Housing, Multifamily Starts in U.S. Spike 25.5 Percent in October
According the U.S. Department of Housing and Urban Development and the Commerce Department, led by impressive gains in both single-family and multifamily production, nationwide U.S. housing starts surged 25.5 percent in October 2016 to a seasonally adjusted annual rate of 1.32 million units.
Single-family starts reached their highest level since October 2007 while multifamily production jumped 68.8 percent from the previous month.
"These robust figures correlate with strong builder optimism in the housing market," said Ed Brady, chairman of the National Association of Home Builders (NAHB) and a home builder and developer from Bloomington, Ill. "A firming job market, a growing economy and rising household formations will keep the housing recovery on track into next year."
"Multifamily production bounced back after an unusually weak reading last month while single-family starts exhibited unusually strong growth as well," said NAHB Chief Economist Robert Dietz. "Though October's single- and multifamily production rates are clearly unsustainable, we expect continued growth in the housing sector in the months ahead."
Single-family starts rose 10.7 percent in October to a seasonally adjusted annual rate of 869,000 units while multifamily production climbed 68.8 percent to 454,000 units.
Combined single- and multifamily starts posted double-digit gains in all four regions in October.
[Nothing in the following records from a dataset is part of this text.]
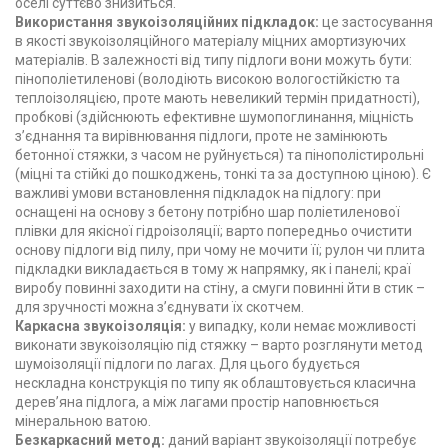
оселі суттєво знизиться.
Використання звукоізоляційних підкладок:
це застосування
в якості звукоізоляційного матеріалу міцних амортизуючих
матеріалів. В залежності від типу підлоги вони можуть бути:
пінополіетиленові (володіють високою вологостійкістю та
теплоізоляцією, проте мають невеликий термін придатності),
пробкові (здійснюють ефективне шумопоглинання, міцність
з’єднання та вирівнювання підлоги, проте не замінюють
бетонної стяжки, з часом не руйнується) та пінополістирольні
(міцні та стійкі до пошкоджень, тонкі та за доступною ціною). Є
важливі умови встановлення підкладок на підлогу: при
оснащені на основу з бетону потрібно шар поліетиленової
плівки для якісної гідроізоляції; варто попередньо очистити
основу підлоги від пилу, при чому не мочити її; рулон чи плита
підкладки викладається в тому ж напрямку, як і панелі; краї
виробу повинні заходити на стіну, а смуги повинні йти в стик –
для зручності можна з’єднувати їх скотчем.
Каркасна звукоізоляція:
у випадку, коли немає можливості
виконати звукоізоляцію під стяжку – варто розглянути метод
шумоізоляції підлоги по лагах. Для цього будується
нескладна конструкція по типу як облаштовується класична
дерев’яна підлога, а між лагами простір наповнюється
мінеральною ватою.
Безкаркасний метод:
даний варіант звукоізоляції потребує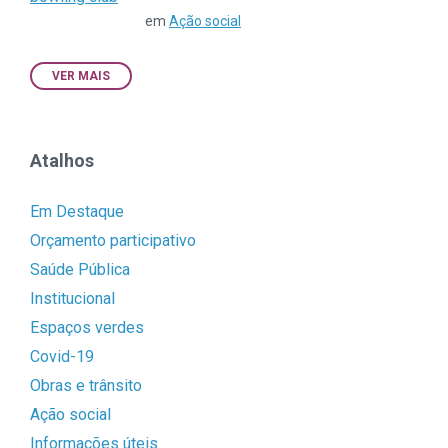
em
Ação social
VER MAIS
Atalhos
Em Destaque
Orçamento participativo
Saúde Pública
Institucional
Espaços verdes
Covid-19
Obras e trânsito
Ação social
Informações úteis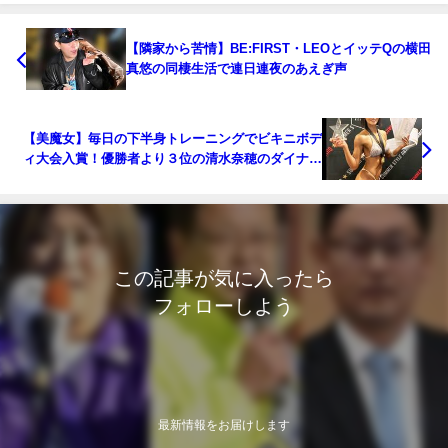
【隣家から苦情】BE:FIRST・LEOとイッテQの横田
真悠の同棲生活で連日連夜のあえぎ声
【美魔女】毎日の下半身トレーニングでビキニボデ
ィ大会入賞！優勝者より３位の清水奈穂のダイナマ
イトボディに注目！
この記事が気に入ったら
フォローしよう
最新情報をお届けします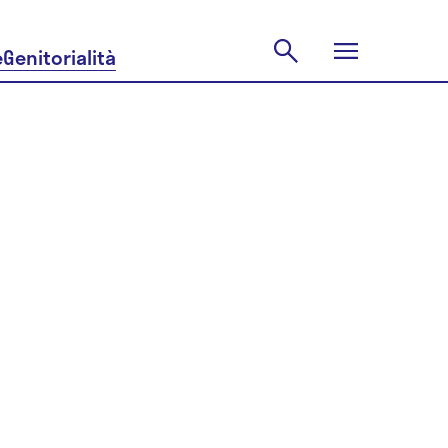
e
Genitorialità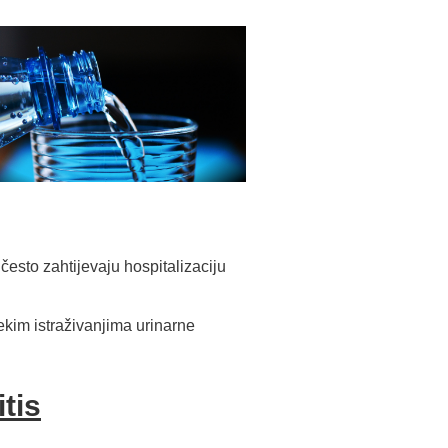
često zahtijevaju hospitalizaciju
ekim istraživanjima urinarne
tis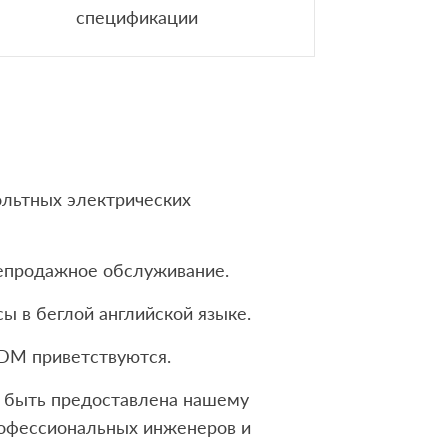
спецификации
ольтных электрических
лепродажное обслуживание.
ы в беглой английской языке.
DM приветствуются.
быть предоставлена ​​нашему
офессиональных инженеров и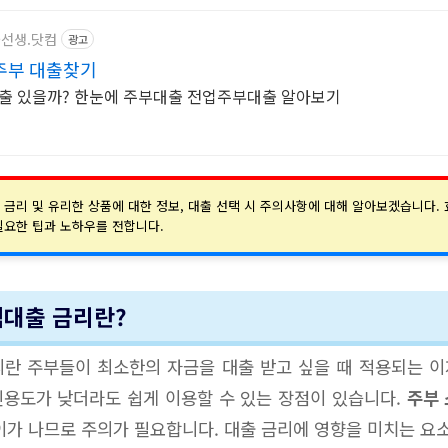
대출선생.닷컴
광고
주부 대출찾기
출 있을까? 한눈에 주부대출 전업주부대출 알아보기
 금리 및 유리한 상품에 대한 정보, 대출 선택 시 주의사항에 대해 알아보겠습니다.
필요한 팁과 노하우를 전합니다.
액대출 금리란?
란 주부들이 최소한의 자금을 대출 받고 싶을 때 적용되는 
용도가 낮더라도 쉽게 이용할 수 있는 장점이 있습니다.
주부
이가 나므로 주의가 필요합니다. 대출 금리에 영향을 미치는 요소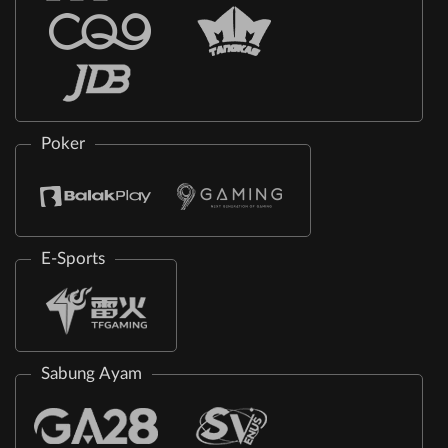
Poker
E-Sports
Sabung Ayam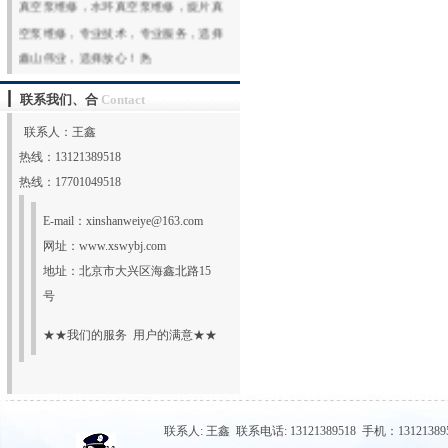
空泵维修，专业技术，专业服务，选择
鑫山伟业，选择放心！热
线:131213895
更多
联系我们、合
Contact
联系人：王鑫
热线：13121389518
热线：17701049518
E-mail：
xinshanweiye@163.com
网址：
www.xswybj.com
地址：北京市大兴区海鑫北路15
号
★★我们的服务 用户的满意★★
联系人: 王鑫 联系电话: 13121389518 手机：131213895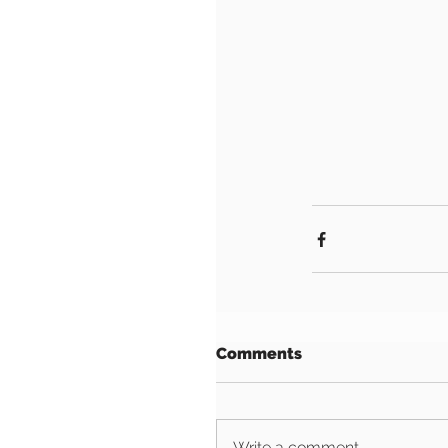
Comments
Write a comment...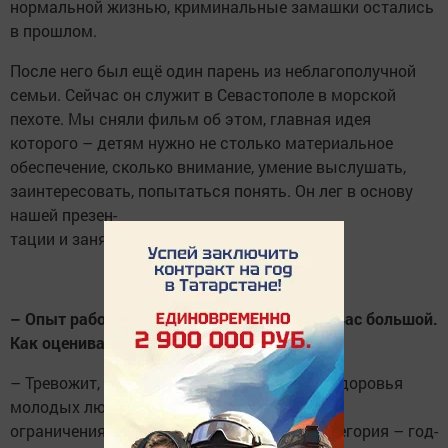
нормальной жизнью, криминальные замашки остались
в прошлом.
После него был ещё один парень из неблагополучной
семьи. Сейчас он служит в Севастополе в морской
пехоте. Мы сняли фильм об этом, главная идея
которого – детям нужно не столько материальное
обеспечение, сколько внимание, умение выслушать,
заинтересовать, попытаться понять. Он лег в основу
нашей презен-
тации и занял первое место.
– Опыт работы в военном комиссариате у вас большой.
Как оцениваете нынешних призывников?
– Тревожит, главным образом, состояние здоровья
молодых людей. Призывников, годных без
ограничения, у нас лишь 12%, основная категория – год-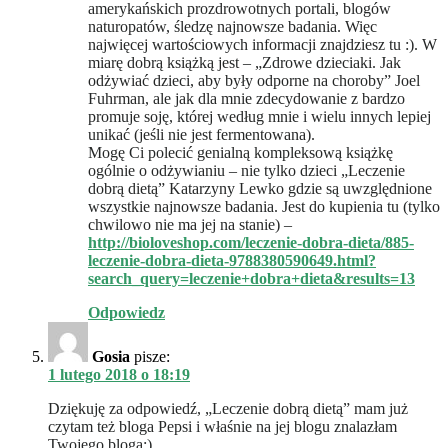
amerykańskich prozdrowotnych portali, blogów
naturopatów, śledzę najnowsze badania. Więc
najwięcej wartościowych informacji znajdziesz tu :). W
miarę dobrą książką jest – „Zdrowe dzieciaki. Jak
odżywiać dzieci, aby były odporne na choroby” Joel
Fuhrman, ale jak dla mnie zdecydowanie z bardzo
promuje soję, której według mnie i wielu innych lepiej
unikać (jeśli nie jest fermentowana).
Mogę Ci polecić genialną kompleksową książkę
ogólnie o odżywianiu – nie tylko dzieci „Leczenie
dobrą dietą” Katarzyny Lewko gdzie są uwzględnione
wszystkie najnowsze badania. Jest do kupienia tu (tylko
chwilowo nie ma jej na stanie) –
http://bioloveshop.com/leczenie-dobra-dieta/885-
leczenie-dobra-dieta-9788380590649.html?
search_query=leczenie+dobra+dieta&results=13
Odpowiedz
Gosia
pisze:
1 lutego 2018 o 18:19
Dziękuję za odpowiedź, „Leczenie dobrą dietą” mam już
czytam też bloga Pepsi i właśnie na jej blogu znalazłam
Twojego bloga:)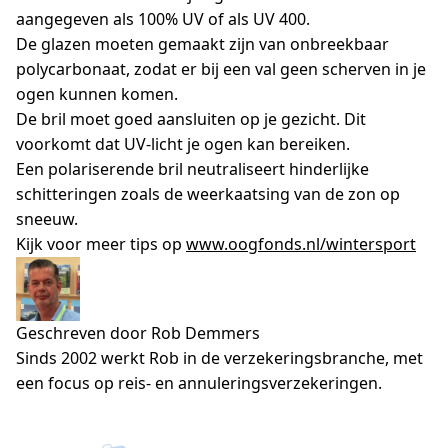
aangegeven als 100% UV of als UV 400.
De glazen moeten gemaakt zijn van onbreekbaar
polycarbonaat, zodat er bij een val geen scherven in je
ogen kunnen komen.
De bril moet goed aansluiten op je gezicht. Dit
voorkomt dat UV-licht je ogen kan bereiken.
Een polariserende bril neutraliseert hinderlijke
schitteringen zoals de weerkaatsing van de zon op
sneeuw.
Kijk voor meer tips op
www.oogfonds.nl/wintersport
Geschreven door Rob Demmers
Sinds 2002 werkt Rob in de verzekeringsbranche, met
een focus op reis- en annuleringsverzekeringen.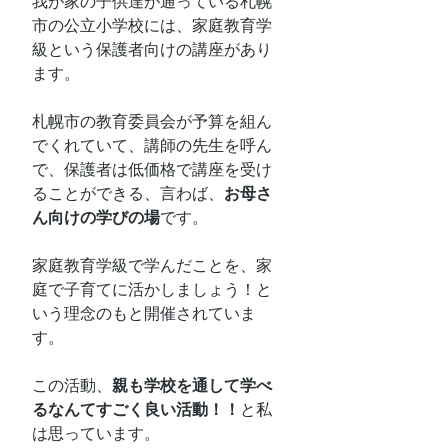
我が家の子供達が通っている札幌
市の公立小学校には、家庭教育学
級という保護者向けの講座があり
ます。
札幌市の教育委員会が予算を組ん
でくれていて、講師の先生を呼ん
で、保護者は低価格で講座を受け
ることができる、言わば、
お母さ
ん向けの学びの場
です。
家庭教育学級で学んだことを、家
庭で子育てに活かしましょう！と
いう理念のもと開催されていま
す。
この活動、
親も学校を通して学べ
るなんてすごく良い活動！！
と私
は思っています。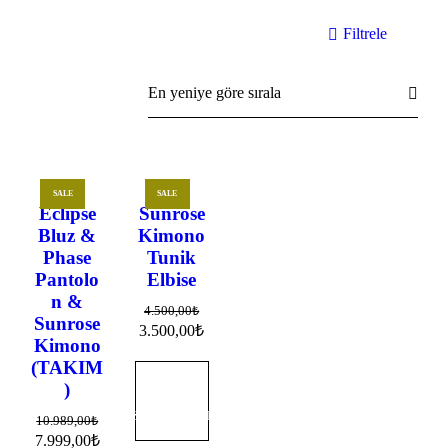
Filtrele
En yeniye göre sırala
SALE
SALE
Eclipse
Sunrose
Bluz &
Kimono
Phase
Tunik
Pantolo
Elbise
n &
4.500,00
₺
Sunrose
3.500,00
₺
Kimono
(TAKIM
)
SEÇENEKLER
10.989,00
₺
7.999,00
₺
The Northeast, Midwest, South and West increased 44.8 percent, 44.1 percent, 17.9 percent and 23.2 percent, respectively.
Overall permit issuance edged up 0.3 percent to a seasonally adjusted annual rate of 1.23 million in October. Single-family permits rose 2.7 percent to a rate of 762,000, while multifamily permits fell 3.3 percent to 467,000.
Permit issuance increased 12.1 percent in the Midwest and 7.5 percent in the West. Meanwhile, the Northeast and South posted respective losses of 21.1 percent and 2.4 percent.
NAR Chief Economist Lawrence Yun' also commented on the report saying, "Housing starts soaring past the 1.3 million mark for the first time since 2007 is big and welcoming news. The choke point of the housing market growth potential has been the lack of supply. The consequent tight inventory conditions has been pushing up home values to rise at faster rate than income growth over the past four years. This in turn has hurt affordability and contributed to the homeownership rate dipping to a 50-year low."
Yun concluded, "Now that supply is improving, future price growth should taper a bit. There is no oversupply threat and even more construction is still needed to help relieve housing shortage. Let's hope the rising construction activity continues."